Sidelighting Photocontrols Field Study


Heschong Mahone Group, Inc., Report #06-152, 2005

Review by Scott Schuetter, Energy Center of Wisconsin: 

The Heschong Mahone Group, supported by Southern California Edison, Pacific Gas and Electric and the Northwest Energy Efficiency Alliance, conducted this study of existing daylight-responsive lighting controls in sidelit buildings. The study covered 123 spaces in 49 different buildings mostly consisting of offices and classrooms. During the study, measurements were taken for two weeks. Each space included measurements of the controlled electric lighting's current, the uncontrolled electric lighting's current, and the vertical illuminance entering the window. Additional measurements were made of the illuminance level at the photosensor and on the critical task if possible. Through these measurements, the electric lighting savings for the actual, installed daylight control system was calculated by comparing the measured current to the total current during occupied periods.

An energy model of each space was then constructed in DOE-2.2 using eQUEST as a front end. The simulation used real weather data collected over the same two week period as the measurements. In this way, the electric lighting savings for an idealized, perfectly operating daylight control system was calculated. The ratio of measured savings to predicted savings, or Realized Savings Ratio (RSR), was then calculated for each space. An RSR = 0 means that the photocontrols are saving no energy, while an RSR = 1 means they are working as designed.

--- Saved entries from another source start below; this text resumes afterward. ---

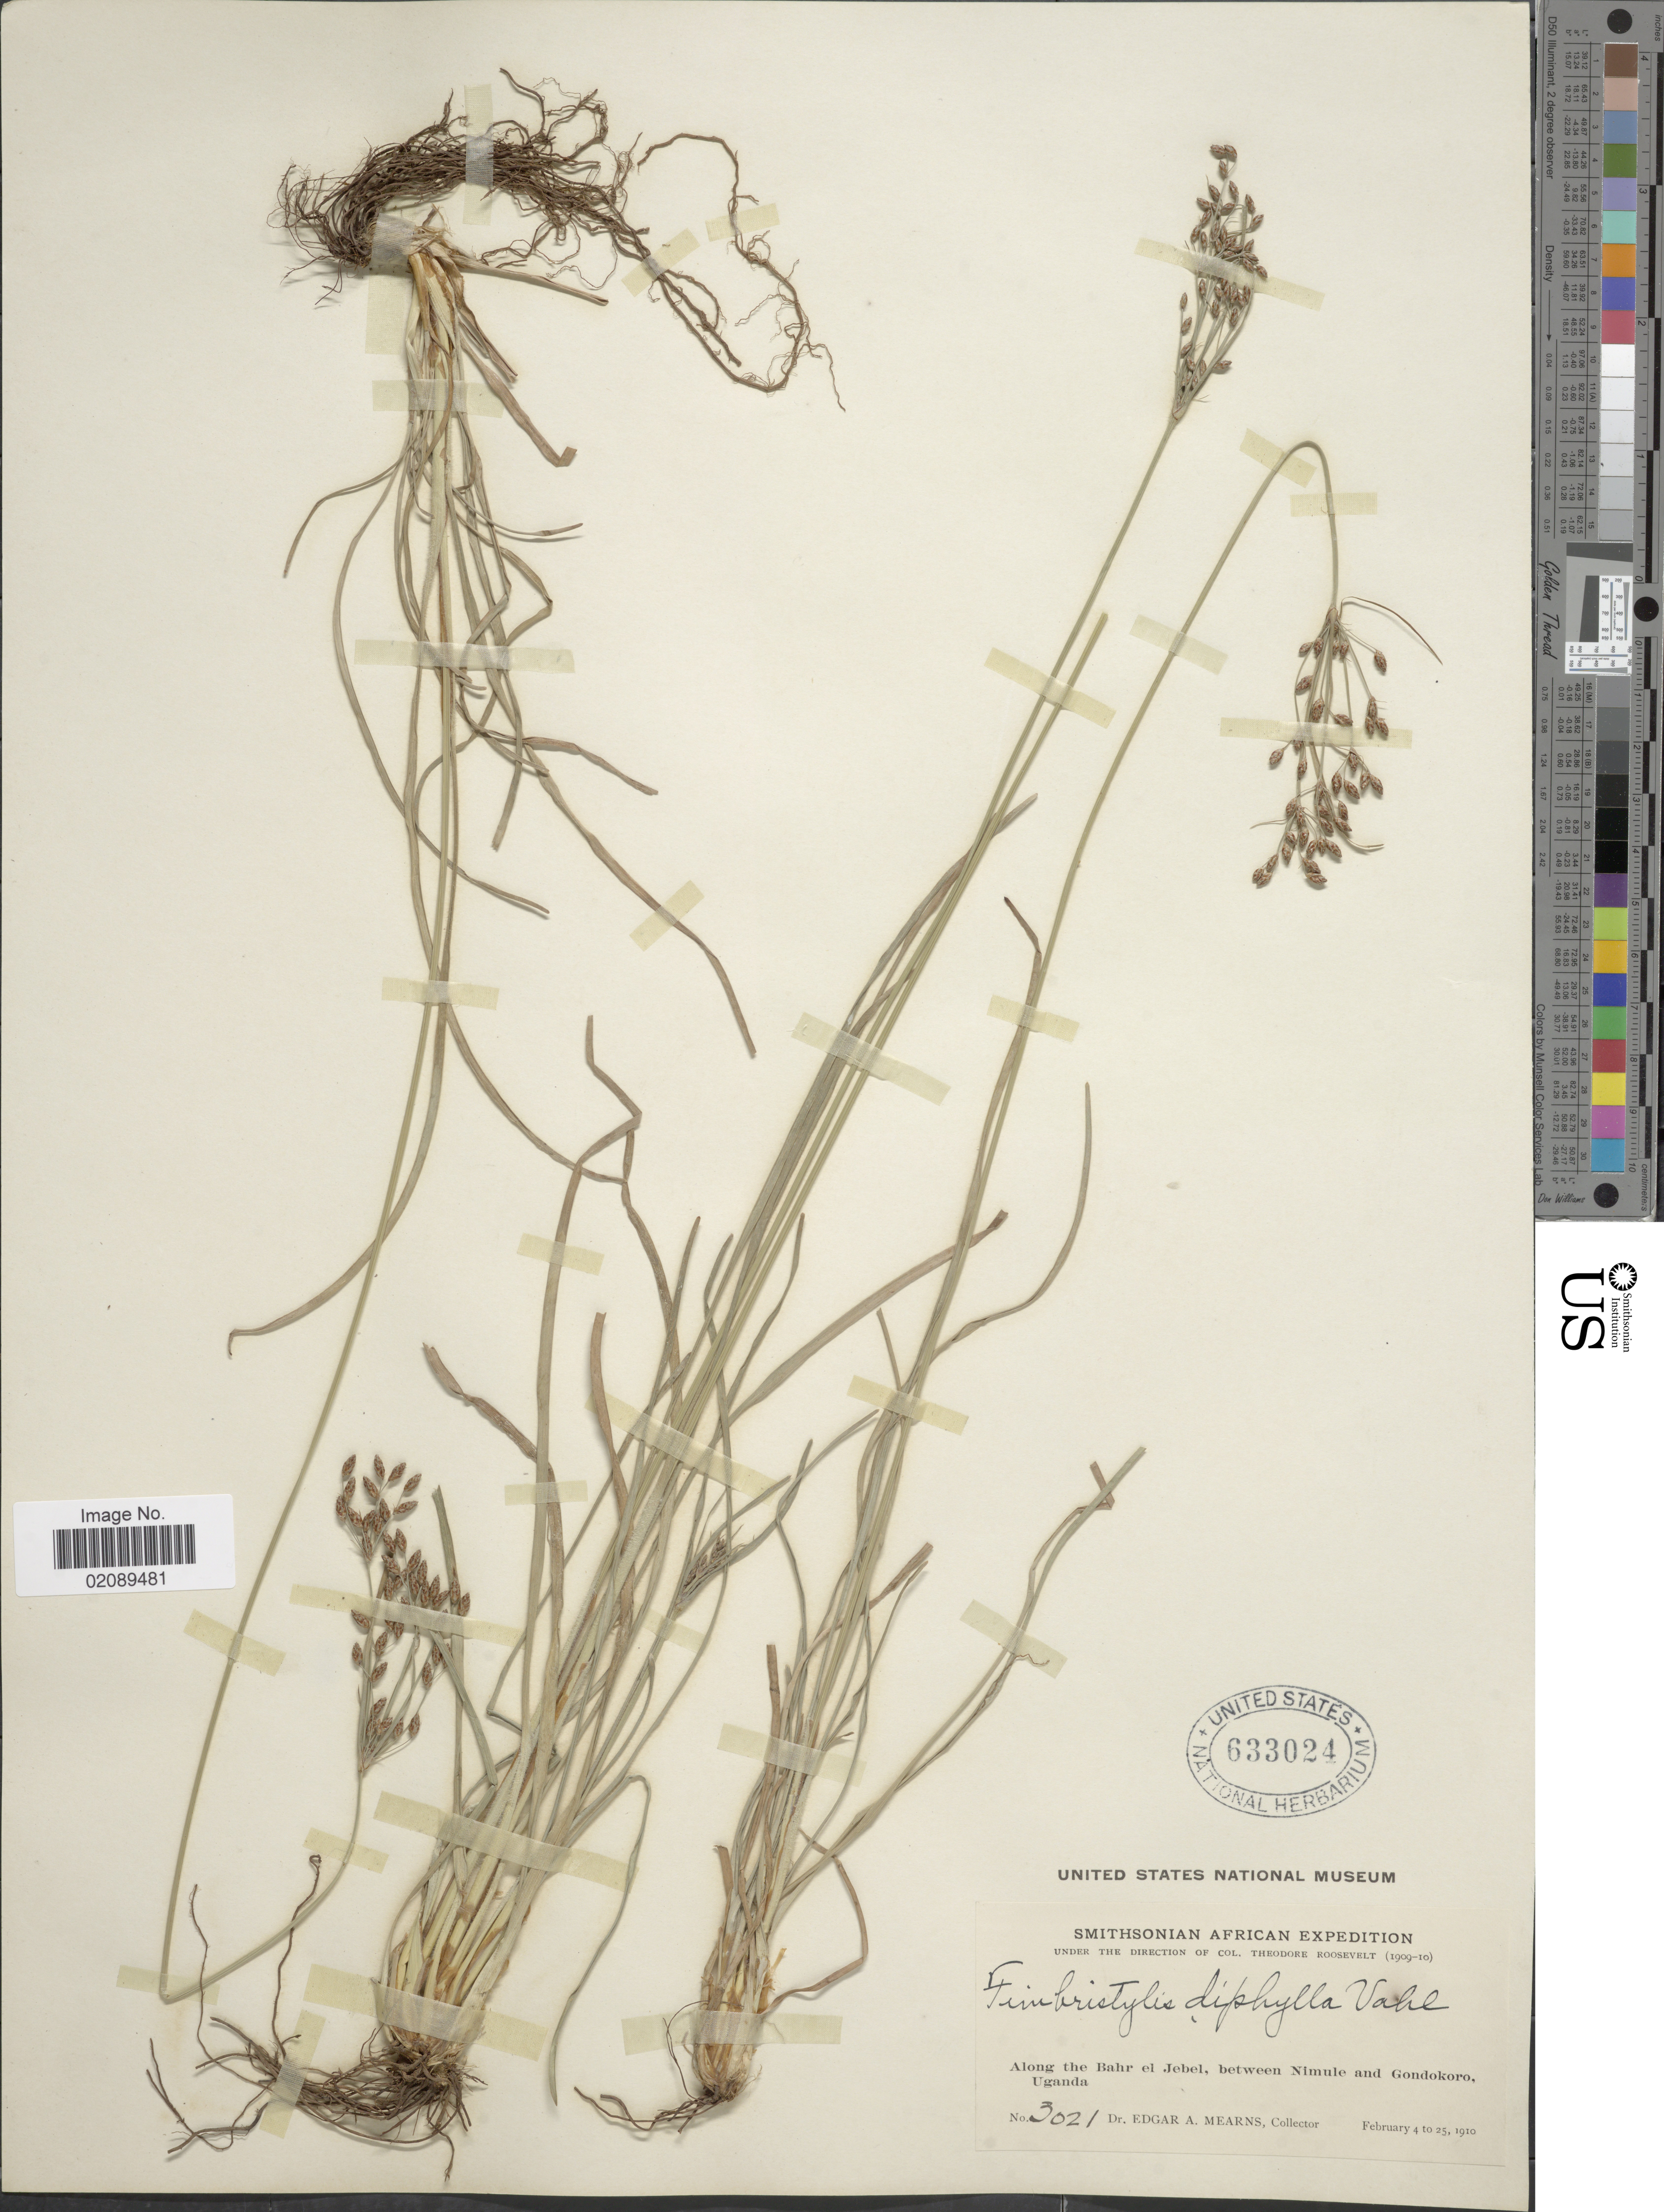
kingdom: Plantae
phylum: Tracheophyta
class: Liliopsida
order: Poales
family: Cyperaceae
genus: Fimbristylis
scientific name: Fimbristylis dichotoma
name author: (L.) Vahl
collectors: E. A. Mearns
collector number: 3021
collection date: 1910-02-04/1910-02-25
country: Uganda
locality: Along the Bahr el Jebel, between Nimule and Gondokoro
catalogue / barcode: US 633024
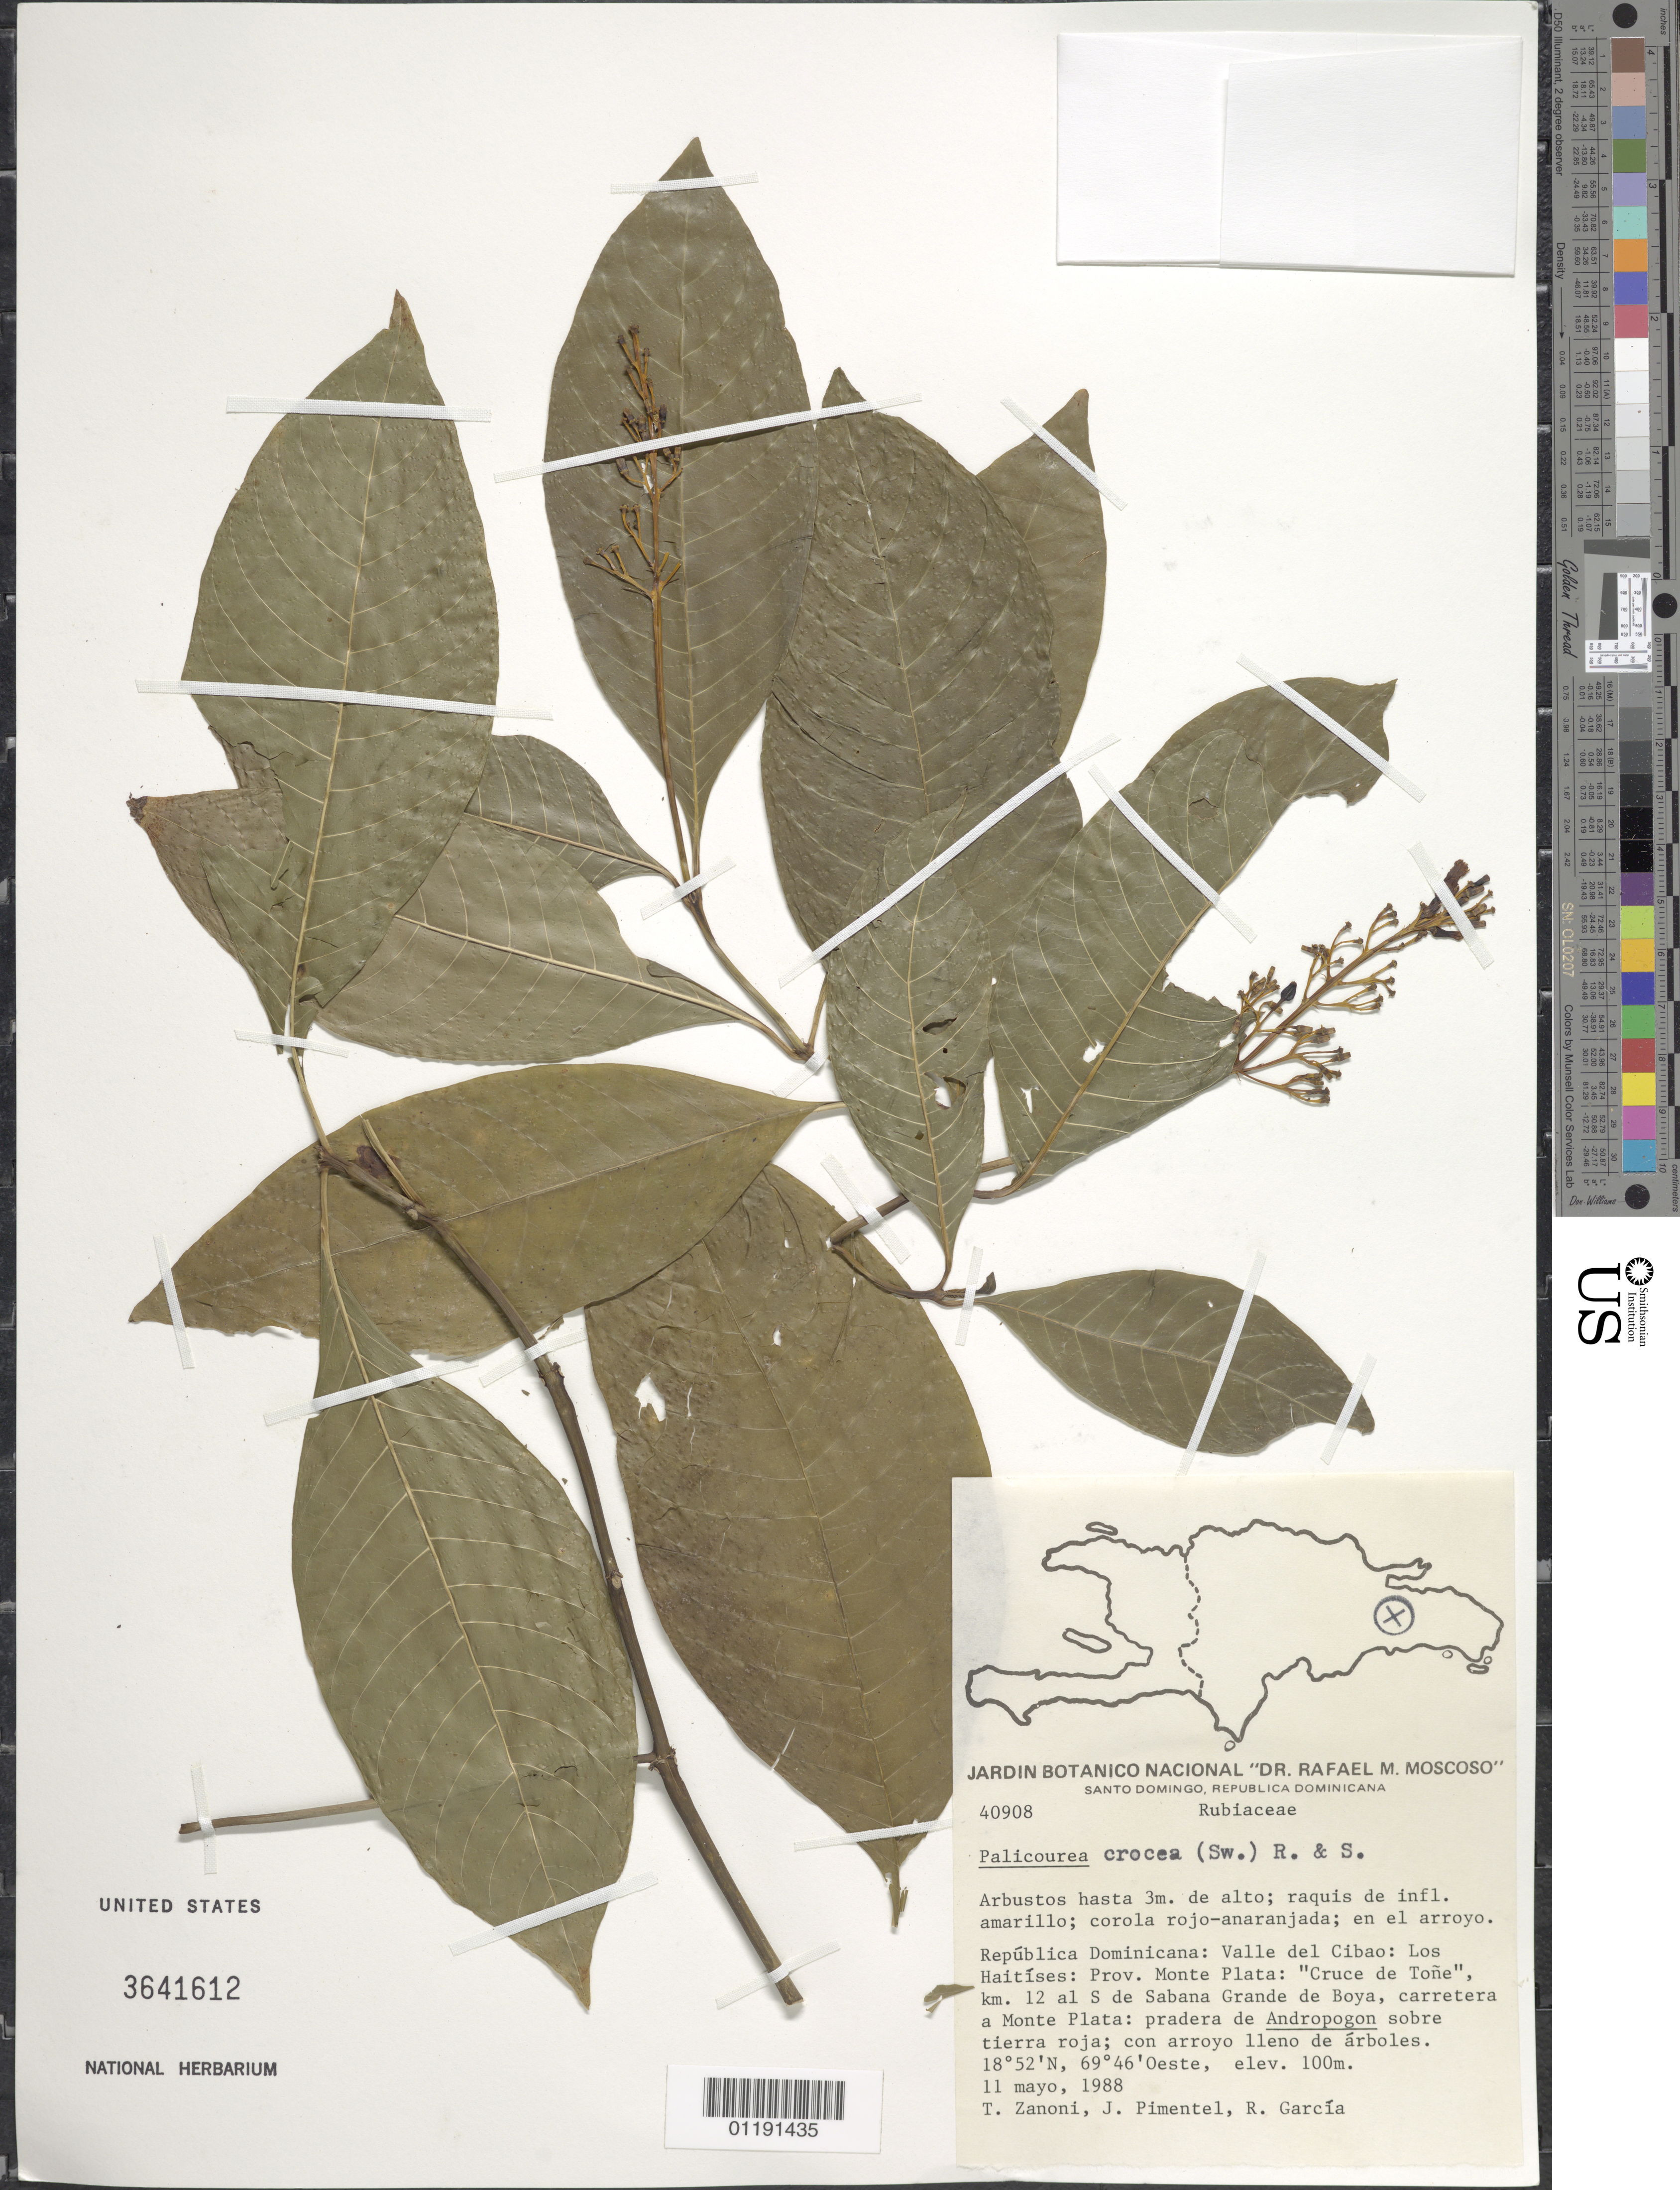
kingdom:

Of the spaces studied, 64, or a little over 50%, had controls that were either not functioning or achieving no savings. 35 of these systems were intentionally disabled by setting the sensor illuminance target too high, putting tape over the photosensor, or disconnecting the wire to the photosensor. 9 of the remaining systems had never worked or never been activated. However, older systems were actually found to save more energy than newer ones. Also, it was common that all of the spaces in a building with daylight controls were disabled together, instead of only in problematic spaces.

The daylighting control systems in the remaining spaces were achieving actual savings of roughly half of the predicted energy savings. This equated to a lighting energy savings of approximately 1.1 kWh/sf-yr and a net peak demand reduction of approximately 0.6 W/sf of photosensor controlled area. Higher levels of energy savings were correlated with more uniform daylighting and higher levels of daylight illuminance. These were often accomplished via windows on multiple facades, utilizing glazing with high visible transmittance, ensuring that the interior surfaces had high reflectances, and minimizing partition heights. Dimming controls had higher rates of functionality with only slightly less overall energy savings when compared to stepped systems. Further, the highest performing systems were in spaces with controlled zone depths no greater than 2 times the window head height. Finally, the study concluded that both integrating the design of the architecture, lighting and controls design as well as educating the building occupants were instrumental in the success of designing daylighting controls systems.